If a browser opened on http://localhost:4000/health shows Unauthorized, that is expected: the local proxy is protected by LITELLM_API_KEY. The local test script reads the temporary proxy key automatically after Start.

Validate the local proxy aliases without making a paid/model call:

.\scripts\python\Test-CodexLiteLLMDispatch.ps1

Run a real minimal provider call after entering the relevant key in the local web page:

.\scripts\python\Test-CodexLiteLLMDispatch.ps1 -Model codex-hf-cheap -Call
.\scripts\python\Test-CodexLiteLLMDispatch.ps1 -Model codex-qwen-local -Call
.\scripts\python\Test-CodexLiteLLMDispatch.ps1 -Model codex-default -Call

The test prints a compact JSON result and never prints provider tokens.

Verification Checklist

Check that the local checkout matches GitHub before changing routing files:

git fetch origin
git status -sb
git rev-list --left-right --count main...origin/main

The last command should print 0 0. After edits, run the local validation gate:

python -m pytest .\scripts\python\tests\test_codex_cost_router.py .\scripts\python\tests\test_codex_key_session_web.py
python -m ruff check .\scripts\python\codex_cost_router.py .\scripts\python\codex_key_session_web.py .\scripts\python\tests\test_codex_cost_router.py .\scripts\python\tests\test_codex_key_session_web.py
.\scripts\python\Manage-CodexCostRouting.ps1 -Action Status
python .\scripts\python\codex_cost_router.py run --dry-run --codex-provider standard "Verification Codex standard"

For local Qwen, verify Ollama and measure throughput:

.\scripts\python\Start-CodexQwenOllama.ps1
.\scripts\python\Measure-QwenLocalSpeed.ps1
python .\scripts\python\codex_cost_router.py run --provider qwen --max-output-tokens 20 "Reponds exactement: OK qwen local"
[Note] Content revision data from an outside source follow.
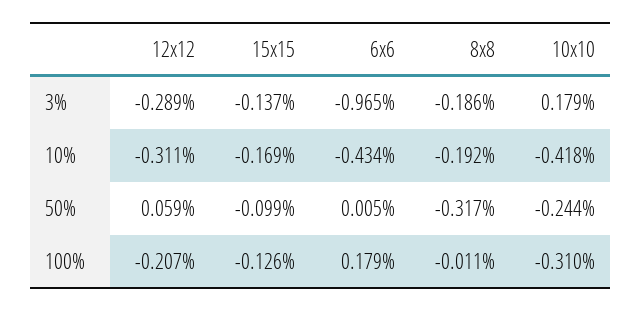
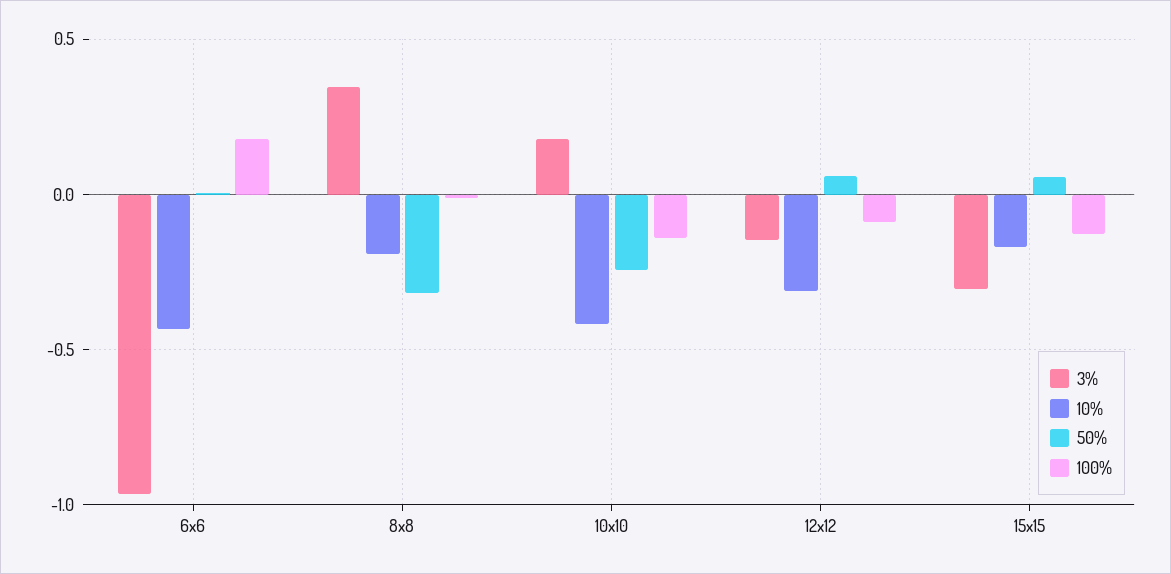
  {
    "3%": {
-     "12x12": -0.289,
+     "12x12": -0.15,
-     "15x15": -0.137,
+     "15x15": -0.3,
      "6x6": -0.965,
-     "8x8": -0.186,
+     "8x8": 0.35,
      "10x10": 0.179
    },
    "10%": {
      "12x12": -0.311,
      "15x15": -0.169,
      "6x6": -0.434,
      "8x8": -0.192,
      "10x10": -0.418
    },
    "50%": {
      "12x12": 0.059,
-     "15x15": -0.099,
+     "15x15": 0.05,
      "6x6": 0.005,
      "8x8": -0.317,
      "10x10": -0.244
    },
    "100%": {
-     "12x12": -0.207,
+     "12x12": -0.1,
      "15x15": -0.126,
      "6x6": 0.179,
      "8x8": -0.011,
-     "10x10": -0.31
+     "10x10": -0.15
    }
  }

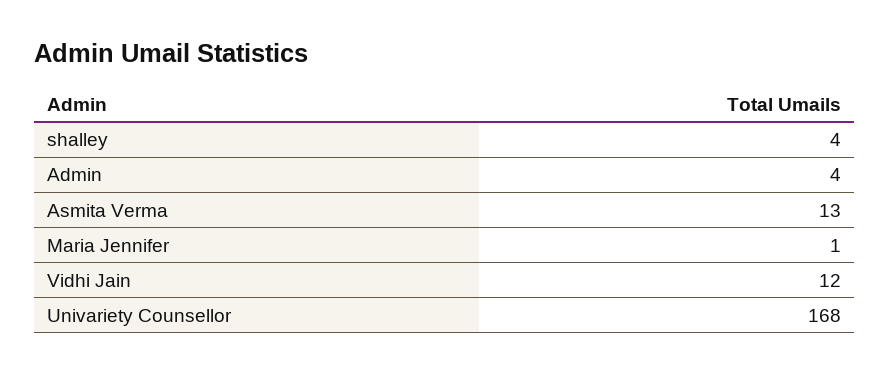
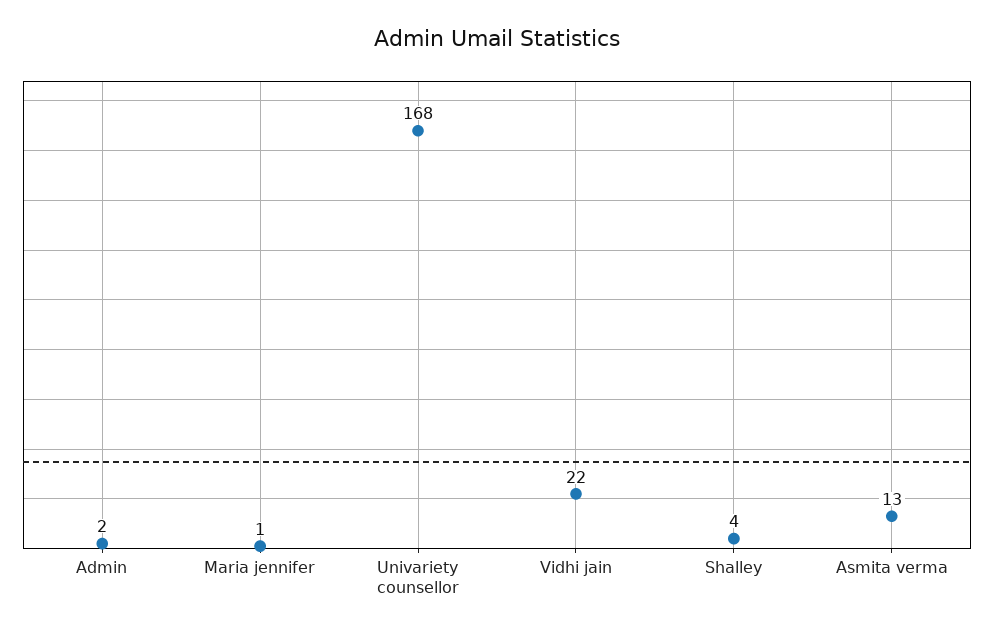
  {
    "shalley": 4,
-   "Admin": 4,
+   "Admin": 2,
    "Asmita Verma": 13,
    "Maria Jennifer": 1,
-   "Vidhi Jain": 12,
+   "Vidhi Jain": 22,
    "Univariety Counsellor": 168
  }

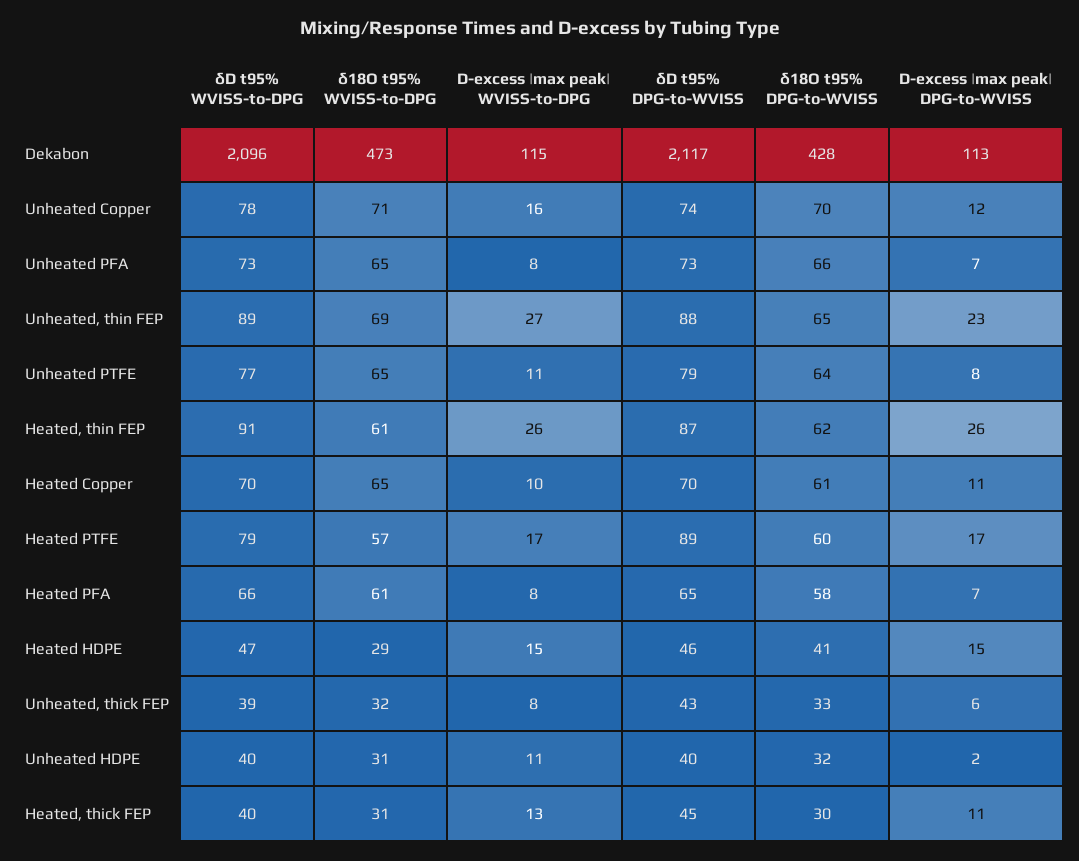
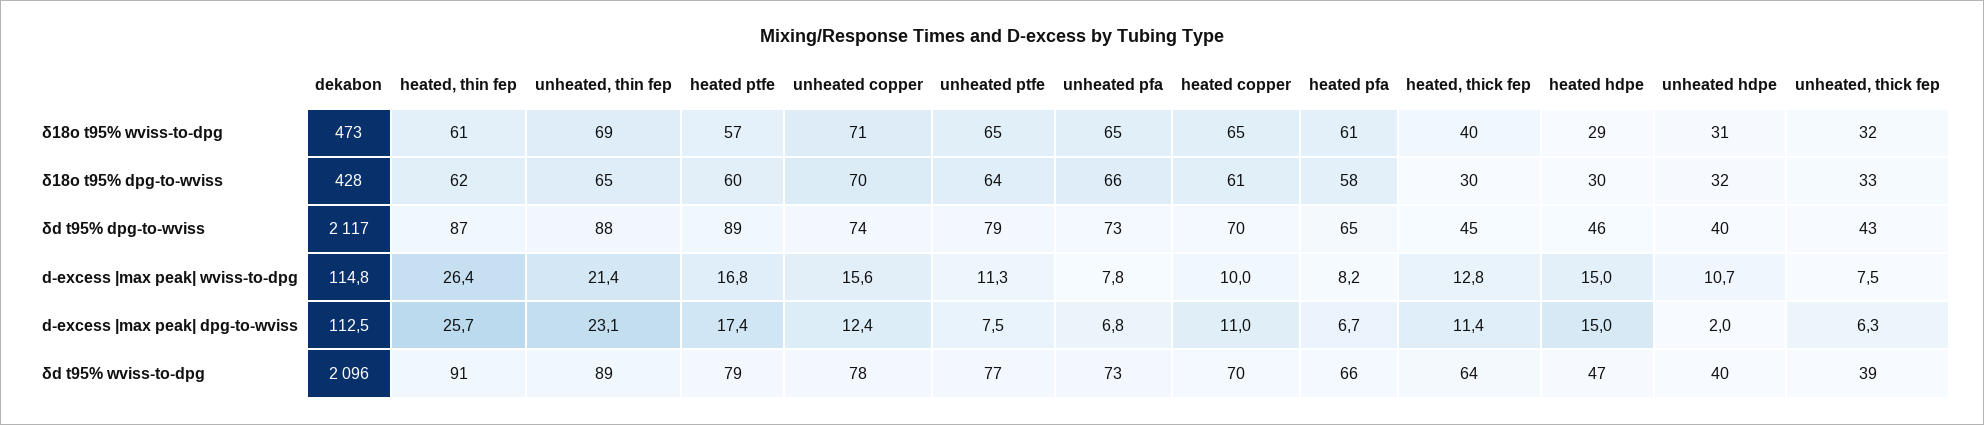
  {
    "δD t95% WVISS-to-DPG": {
      "Dekabon": 2096,
      "Unheated Copper": 78,
      "Unheated PFA": 73,
      "Unheated, thin FEP": 89,
      "Unheated PTFE": 77,
      "Heated, thin FEP": 91,
      "Heated Copper": 70,
      "Heated PTFE": 79,
      "Heated PFA": 66,
      "Heated HDPE": 47,
      "Unheated, thick FEP": 39,
      "Unheated HDPE": 40,
-     "Heated, thick FEP": 40
+     "Heated, thick FEP": 64
    },
    "δ18O t95% WVISS-to-DPG": {
      "Dekabon": 473,
      "Unheated Copper": 71,
      "Unheated PFA": 65,
      "Unheated, thin FEP": 69,
      "Unheated PTFE": 65,
      "Heated, thin FEP": 61,
      "Heated Copper": 65,
      "Heated PTFE": 57,
      "Heated PFA": 61,
      "Heated HDPE": 29,
      "Unheated, thick FEP": 32,
      "Unheated HDPE": 31,
-     "Heated, thick FEP": 31
+     "Heated, thick FEP": 40
    },
    "D-excess |max peak| WVISS-to-DPG": {
      "Dekabon": 114.8,
      "Unheated Copper": 15.6,
      "Unheated PFA": 7.8,
-     "Unheated, thin FEP": 27,
+     "Unheated, thin FEP": 21.4,
      "Unheated PTFE": 11.3,
      "Heated, thin FEP": 26.4,
      "Heated Copper": 10,
      "Heated PTFE": 16.8,
      "Heated PFA": 8.2,
      "Heated HDPE": 15,
      "Unheated, thick FEP": 7.5,
      "Unheated HDPE": 10.7,
      "Heated, thick FEP": 12.8
    },
    "δD t95% DPG-to-WVISS": {
      "Dekabon": 2117,
      "Unheated Copper": 74,
      "Unheated PFA": 73,
      "Unheated, thin FEP": 88,
      "Unheated PTFE": 79,
      "Heated, thin FEP": 87,
      "Heated Copper": 70,
      "Heated PTFE": 89,
      "Heated PFA": 65,
      "Heated HDPE": 46,
      "Unheated, thick FEP": 43,
      "Unheated HDPE": 40,
      "Heated, thick FEP": 45
    },
    "δ18O t95% DPG-to-WVISS": {
      "Dekabon": 428,
      "Unheated Copper": 70,
      "Unheated PFA": 66,
      "Unheated, thin FEP": 65,
      "Unheated PTFE": 64,
      "Heated, thin FEP": 62,
      "Heated Copper": 61,
      "Heated PTFE": 60,
      "Heated PFA": 58,
-     "Heated HDPE": 41,
+     "Heated HDPE": 30,
      "Unheated, thick FEP": 33,
      "Unheated HDPE": 32,
      "Heated, thick FEP": 30
    },
    "D-excess |max peak| DPG-to-WVISS": {
      "Dekabon": 112.5,
      "Unheated Copper": 12.4,
      "Unheated PFA": 6.8,
      "Unheated, thin FEP": 23.1,
      "Unheated PTFE": 7.5,
      "Heated, thin FEP": 25.7,
      "Heated Copper": 11,
      "Heated PTFE": 17.4,
      "Heated PFA": 6.7,
      "Heated HDPE": 15,
      "Unheated, thick FEP": 6.3,
      "Unheated HDPE": 2,
      "Heated, thick FEP": 11.4
    }
  }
For the optional proxy path, start LiteLLM only for Gemini/API dispatch or a single proxy gateway to local Qwen, then stop it when the session is done:

.\scripts\python\Manage-CodexCostRouting.ps1 -Action Start -CodexProvider LiteLLM
.\scripts\python\Test-CodexLiteLLMDispatch.ps1 -Model codex-qwen-local -Call
.\scripts\python\Manage-CodexCostRouting.ps1 -Action Stop

The normal final state for daily Codex work is LiteLLM OSS : arrete and Codex profile : standard.

Optimized One-Shot Requests

Use the Python wrapper when prompt cleanup and dynamic model routing are needed:

python .\scripts\python\codex_cost_router.py run --dry-run "Document this API"
python .\scripts\python\codex_cost_router.py run "Refactor this Python API and add tests"

Optional budgets and forced routing:

python .\scripts\python\codex_cost_router.py run `
  --force-model codex-deep `
  --provider openai `
  --max-input-tokens 8000 `
  --max-output-tokens 3000 `
  "Review this production migration for security issues"

History

python .\scripts\python\codex_cost_router.py history --limit 20
python .\scripts\python\codex_cost_router.py stats

Routing metadata is written to:

%USERPROFILE%\.codex\logs\cost_router.jsonl

Prompts and API keys are not logged.

Files

  • Manage-CodexCostRouting.ps1: automatic run, persistent start, status, and stop workflow.
  • codex-cost-routing.cmd: simple Windows launcher.
  • codex_cost_router.py: prompt optimization and one-shot routing.
  • Invoke-QwenLocal.ps1: direct Ollama local Qwen call for fast small tasks.
  • Measure-QwenLocalSpeed.ps1: repeatable local token/s benchmark.
  • codex_key_session_web.py: local-only web form for session keys.
  • Start-CodexKeySessionWeb.ps1: PowerShell launcher for the local key page.
  • Test-CodexLiteLLMDispatch.ps1: local proxy alias and optional call test.
  • start-litellm-proxy.ps1: local LiteLLM starter with native strategy selection and optional risk-router startup.
  • risk_adjusted_router.py: optional TTFT/tokens-per-second/in-flight-aware risk-adjusted front router.
  • measure-risk-adjusted-dispatch.ps1: non-streaming risk-router benchmark.
  • measure-risk-adjusted-streaming.ps1: streaming TTFT and throughput probe.
  • codex-routing-policy.yaml: editable routing policy and fallback order.
  • litellm-cost-routing.yaml: local LiteLLM OSS OpenAI/Gemini model groups, context-window fallbacks, cooldowns, and compatibility aliases.

Notes

  • LiteLLM runs locally and self-hosted.
  • The configuration does not enable LiteLLM Cloud or Enterprise features.
  • Actual provider billing remains authoritative.
  • The router remains optional: stopping it restores the previous Codex config.toml byte-for-byte.